During our 1st spell in Senior Football the need for a Clubhouse was realised and our fine Clubhouse, Áras Naomh Maur, was opened in 1983. A huge amount of hard work was done by the Committee and the kindness and generosity of the people was amazing. The Club now has a top class Handball alley, Squash court, three Badminton courts, Basketball court, kitchen, changing rooms, meeting rooms and a Lounge Bar. The Club remained Senior for a few years but slipped back to Intermediate football.
The 1990's brought about many changes and a big juvenile policy from 1993 will no doubt bring us back to Senior football soon. 1994 saw the end of a forty four year term as Chairman for Liam Price. It would take many reams of paper, and a lot of bytes, to recognise what this man has done for our association and our Club. Suffice to say the work of Liam and the Committees he chaired have given us a marvellous facility. Liam is now Club President and as active and as wise as ever and is ever-present at all games.
Brendan Harpur took over as chairman in 1994 and served for three very fruitful years. Brendan gave a very big emphases to juvenile development and coaching. A native of Co. Tyrone, Brendan was the first person from outside our parish to hold executive office.Brendan is couch to our 1st football team.
In 1997 Maureen Bollard took over the Chair of the Club for one year and spared no effort with her team. Maureen came from a great football background. Her father, Rupert Newcomen, played for St. Maurs and her uncles, Pat and Jackser, were voted players of their time. Jackser captained the 1951 Junior Championship winning team.

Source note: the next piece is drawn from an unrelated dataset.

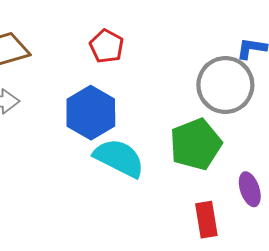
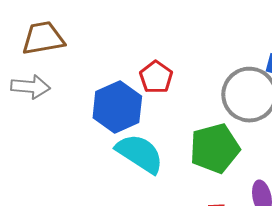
red pentagon: (107, 46) -> (156, 77), moved

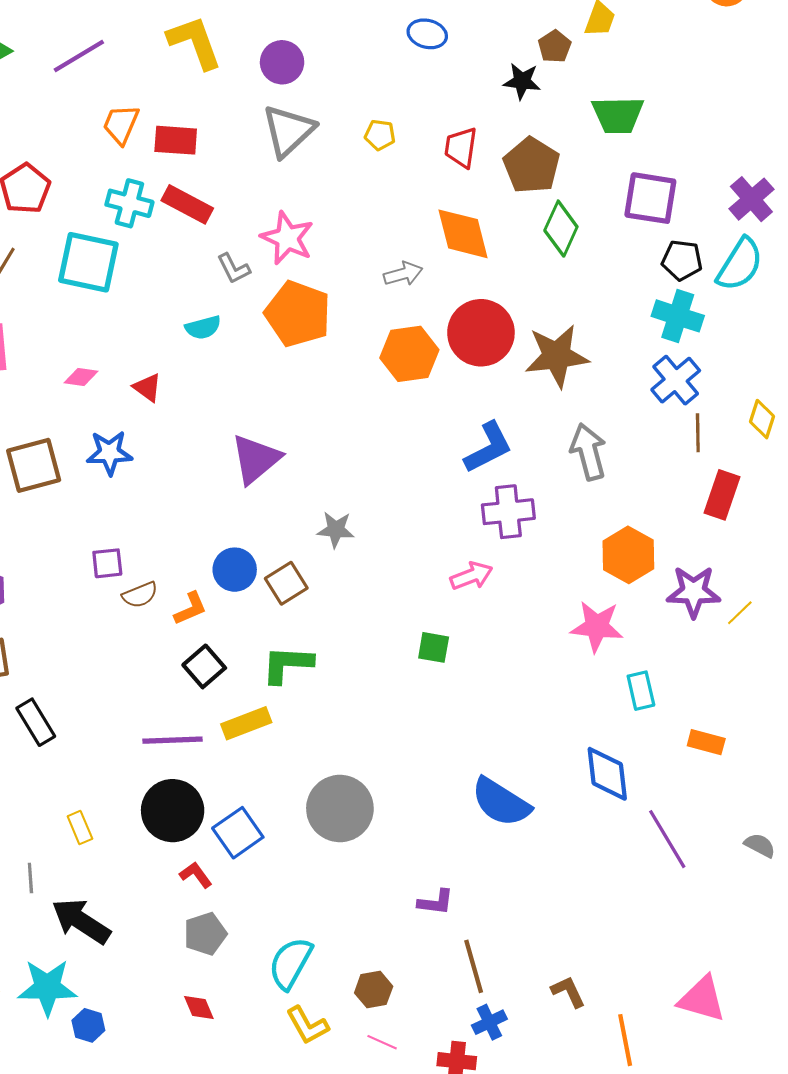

Séamus Carton, a native of Lusk, took over the Chair in 1998. Séamus, a noted hurler and goalkeeper of our 1972 and 1973 team and Inter-County referee, was a pleasure to work with.

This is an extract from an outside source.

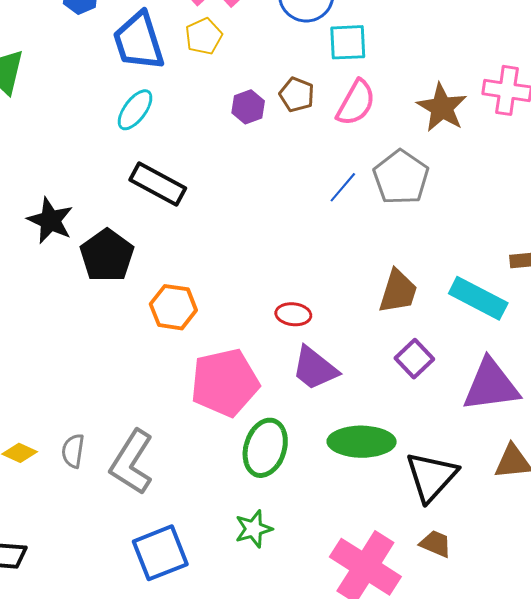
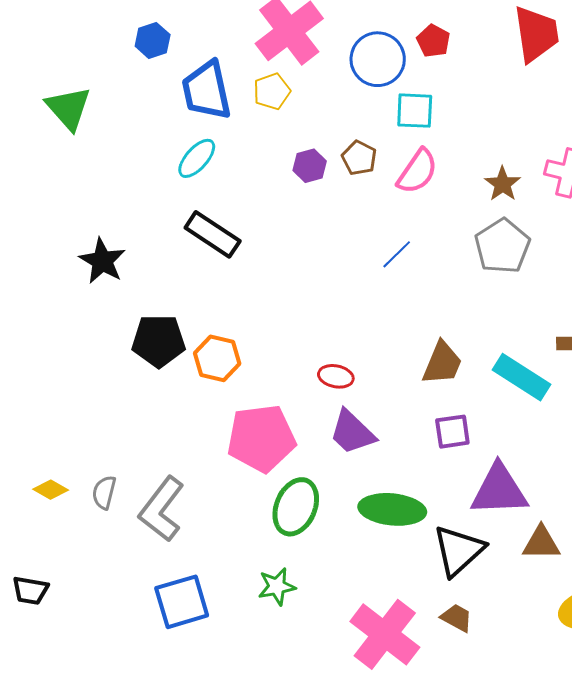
brown star: (442, 108) -> (503, 184), size x0.7
gray pentagon: (401, 177) -> (502, 246), moved
black pentagon: (107, 256) -> (159, 341), moved, turned 30
purple square: (414, 359) -> (452, 432), turned 30
purple triangle: (491, 385) -> (499, 490), moved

He was softly spoken and things were done without a fuss. Séamus died during his term of office and this really shook the Club. Séamus made an incredible impression on anyone he met and is sadly missed.
John Keely was elected Chairman in 1998 for a three year term and his energy and enthusiasm knows no bounds. During his term of office our Club Lounge has been refurbished and our new development plan will be launched. The 1999/2000 season saw us enter a Junior hurling team for the first time in the Dublin Adult League and 2001 saw us win the County Dublin Junior C Division 3 hurling title. This has added a new dimension to a very proud Club with a very proud tradition.

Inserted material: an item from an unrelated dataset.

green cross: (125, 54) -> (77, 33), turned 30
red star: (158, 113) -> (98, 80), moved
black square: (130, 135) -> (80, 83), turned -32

St. Maurs, like many other Clubs, have family names associated with it from the founding of the Club. These include names like Bollard, McGuinness, Price, Rennicks, Kelly, Devine, Weldon, Butterly, Farren, Walsh, Wilde, Ferguson, Newcomen, Leonard, Bissett, Flynn, Monks, Sweetman, Carrick and Clerkin. These names are as synonymous with St. Maurs as O'Sullivan or Spillane with Kerry, Murphy or MacCarthy with Cork, Loftus or Flanagan with Mayo, Stockwell or Purcell with Galway, O'Neill or Jones with Tyrone.
Long may it continue.
Naomh Maur has grown quite a bit since 1928 with the help of great people and will continue to grow with the help of great people to lead us in the future.